----- Source passage

In Heb. 13: 8, immediately following the reference to the leaders, and immediately
before the warning not to be carried away with divers and strange doctrines, comes the
glorious passage: "Jesus Christ the same yesterday, and to-day, and unto the ages."
The same truth lies at the threshold of the epistle: "They shall perish: but Thou
remainest . . . . . They shall be changed, but Thou art the same" (Heb. 1: 11, 12). Through
all the changes in this creation, both past and future, the Lord remains unchanged;
throughout all changes in the dealings of God with men, the decaying and waning of the
old covenant, as well as of the old creation, there is One Who remains the same. This is
the bed-rock of our faith. This was the issue of the conversation of the leaders whose
faith was to be followed. This was the corrective against the divers and strange doctrines
which they were to avoid.
These words are parallel with the titles "Alpha and Omega", "Which was and which
is, and which is to come". In the "yesterday" we know that Abraham saw the day of
Christ, that Moses esteemed the reproach of Christ greater riches than the treasures of
Egypt: in the "to-day" He is still the same. He is still the one great Counter-attraction
that more than compensates for all reproach or loss, and this will remain unalterably true
throughout the ages.
The divers and strange doctrines that were likely to "carry these believers about" as by
adverse currents, were evidently closely connected with "meats", and these can but refer
to all those things that had been left behind:--
"Which was a figure for the time then present, in which were offered both gifts and
sacrifices, that could not make him that did the service perfect, as pertaining to the
conscience: which stood only in meats and drinks, and divers baptisms, and carnal
ordinances, imposed on them until the time of reformation" (Heb. 9: 9, 10).

----------
----- Extracted records

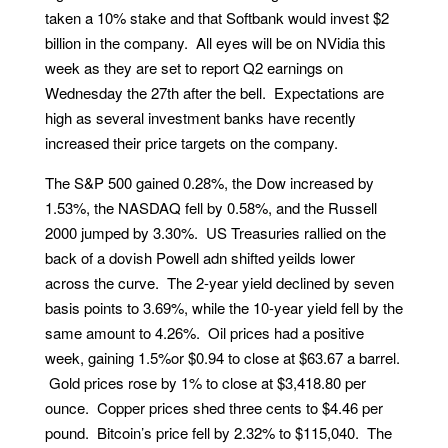
taken a 10% stake and that Softbank would invest $2
billion in the company. All eyes will be on NVidia this
week as they are set to report Q2 earnings on
Wednesday the 27th after the bell. Expectations are
high as several investment banks have recently
increased their price targets on the company.
The S&P 500 gained 0.28%, the Dow increased by
1.53%, the NASDAQ fell by 0.58%, and the Russell
2000 jumped by 3.30%. US Treasuries rallied on the
back of a dovish Powell adn shifted yeilds lower
across the curve. The 2-year yield declined by seven
basis points to 3.69%, while the 10-year yield fell by the
same amount to 4.26%. Oil prices had a positive
week, gaining 1.5%or $0.94 to close at $63.67 a barrel.
Gold prices rose by 1% to close at $3,418.80 per
ounce. Copper prices shed three cents to $4.46 per
pound. Bitcoin’s price fell by 2.32% to $115,040. The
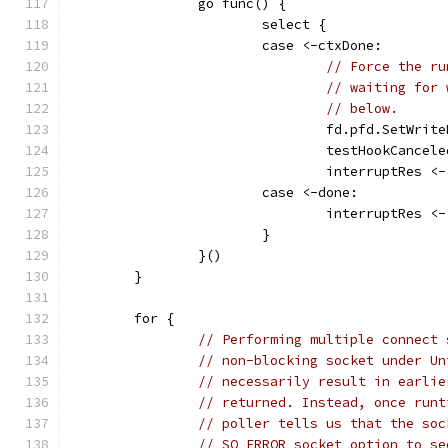
		go func() {
			select {
			case <-ctxDone:
// Force the ru
// waiting for 
// below.
				fd.pfd.SetWr
				testHookCancel
				interruptRes 
			case <-done:
				interruptRes <
			}
		}()
	}
	for {
// Performing multiple connect 
// non-blocking socket under Un
// necessarily result in earlie
// returned. Instead, once runt
// poller tells us that the soc
// SO_ERROR socket option to se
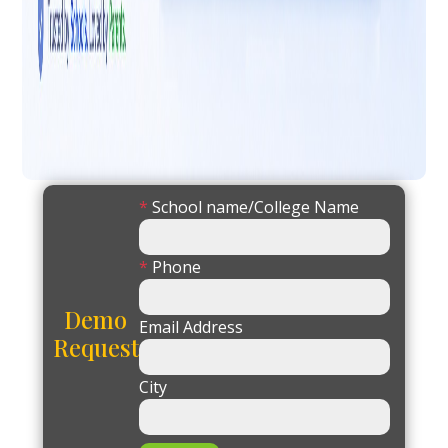
*
School name/College Name
*
Phone
Demo
Email Address
Request
City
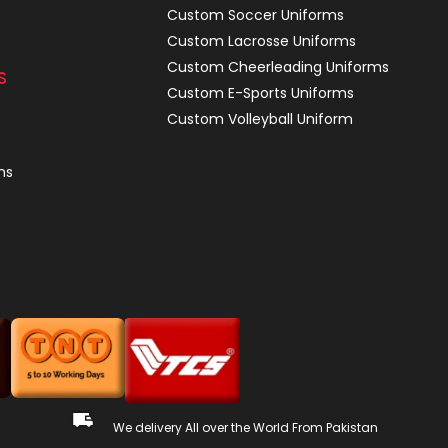
Custom Soccer Uniforms
Custom Lacrosse Uniforms
Custom Cheerleading Uniforms
S
Custom E-Sports Uniforms
Custom Volleyball Uniform
ns
We delivery All over the World From Pakistan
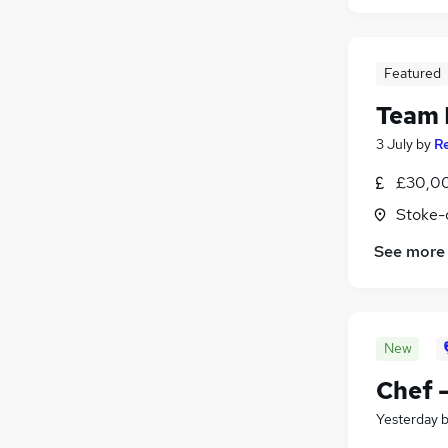
Featured
Team 
3 July
by
R
£30,0
Stoke-
See more
New
Chef 
Yesterday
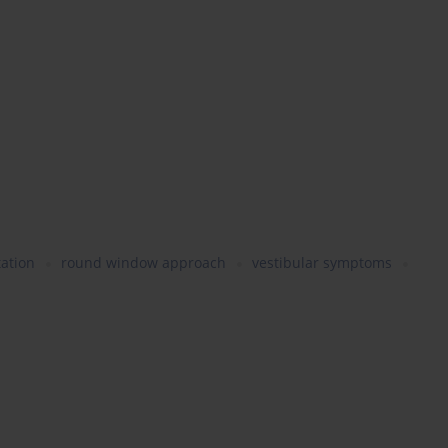
ation
round window approach
vestibular symptoms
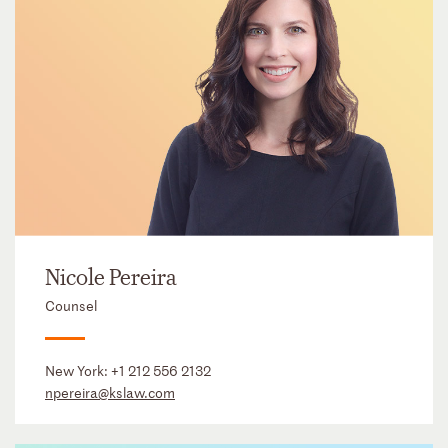
Nicole Pereira
Counsel
New York:
+1 212 556 2132
npereira@kslaw.com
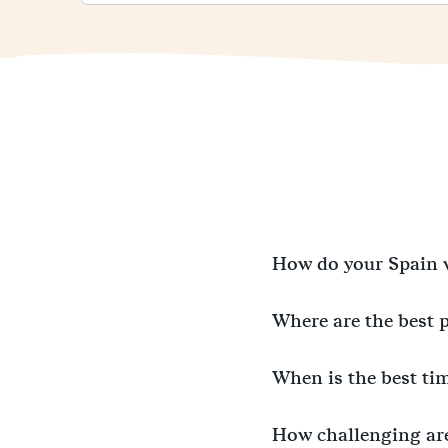
How do your Spain 
Where are the best 
When is the best ti
How challenging ar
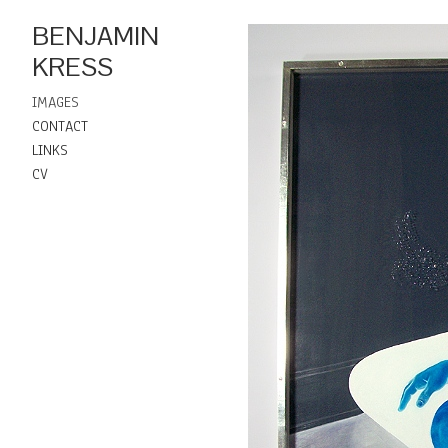
BENJAMIN
KRESS
IMAGES
CONTACT
LINKS
CV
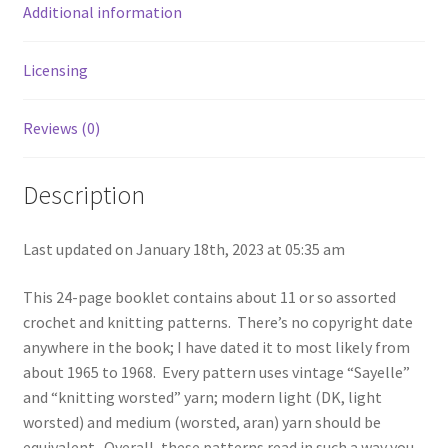
the
Additional information
1960s
-
Licensing
American
Thread
Star
Reviews (0)
Book
#211
Description
quantity
Last updated on January 18th, 2023 at 05:35 am
This 24-page booklet contains about 11 or so assorted
crochet and knitting patterns. There’s no copyright date
anywhere in the book; I have dated it to most likely from
about 1965 to 1968. Every pattern uses vintage “Sayelle”
and “knitting worsted” yarn; modern light (DK, light
worsted) and medium (worsted, aran) yarn should be
equivalent. Overall, these patterns read in such a way you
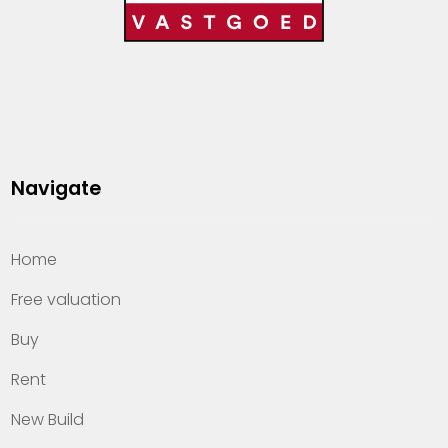
Navigate
Home
Free valuation
Buy
Rent
New Build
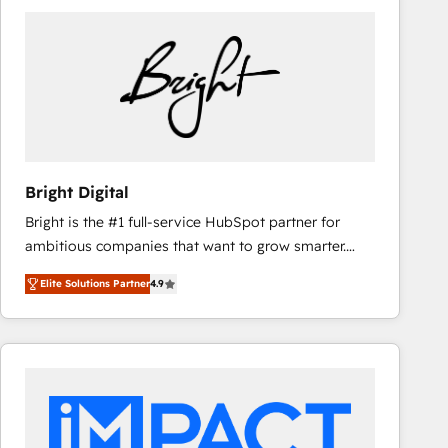
Bright Digital
Bright is the #1 full-service HubSpot partner for
ambitious companies that want to grow smarter.
From HubSpot onboarding, to training, from
Elite Solutions Partner
4.9
developing a new website to lead generation and
digital marketing; we do it all (and with great
results)! In short, our services include: - HubSpot
consultancy: onboarding, training, data migration -
HubSpot development: websites, custom modules,
integrations - Marketing & sales solutions: digital
marketing, advertising, campaigns, content and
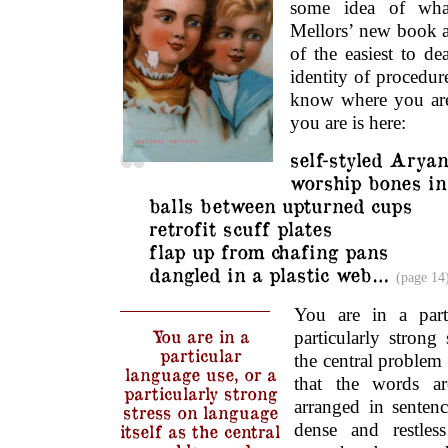
some idea of wha
Mellors’ new book at
of the easiest to de
identity of procedur
know where you are
you are is here:
self-styled Arya
worship bones in
balls between upturned cups
retrofit scuff plates
flap up from chafing pans
dangled in a plastic web…
(page 14
You are in a part
You are in a
particularly strong 
particular
the central proble
language use, or a
that the words ar
particularly strong
arranged in senten
stress on language
dense and restles
itself as the central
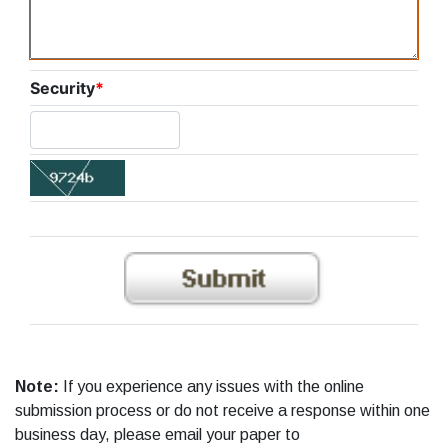
Security
*
Note:
If you experience any issues with the online
submission process or do not receive a response within one
business day, please email your paper to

----------

- _Task details_
Continue the commentary on Hebrews 13:8, picking up right after its last sentence. The items above come from a different source than the text.

- _Result of the exercise_
The glorious standing given to the believer in Christ by the gospel has no room for the
shadowy sanctity pertaining to "meats":--
"But meat commendeth us not to God; for neither, if we eat, are we the better;
neither, if we eat not, are we the worse" (I Cor. 8: 8).
These things of the past are on the same level as circumcision:--
"Circumcision is nothing, and uncircumcision is nothing, but the keeping of the
commandments of God" (I Cor. 7: 19).
"For the kingdom of God is not meat and drink; but righteousness and peace and joy
in the Holy Ghost. For he that in these things serveth Christ is acceptable to God, and
approved of men" (Rom. 14: 17, 18).
We saw in a preceding article that the thought of "acceptable service" runs through the
closing chapter of Hebrews, and his passage from Romans follows the same theme.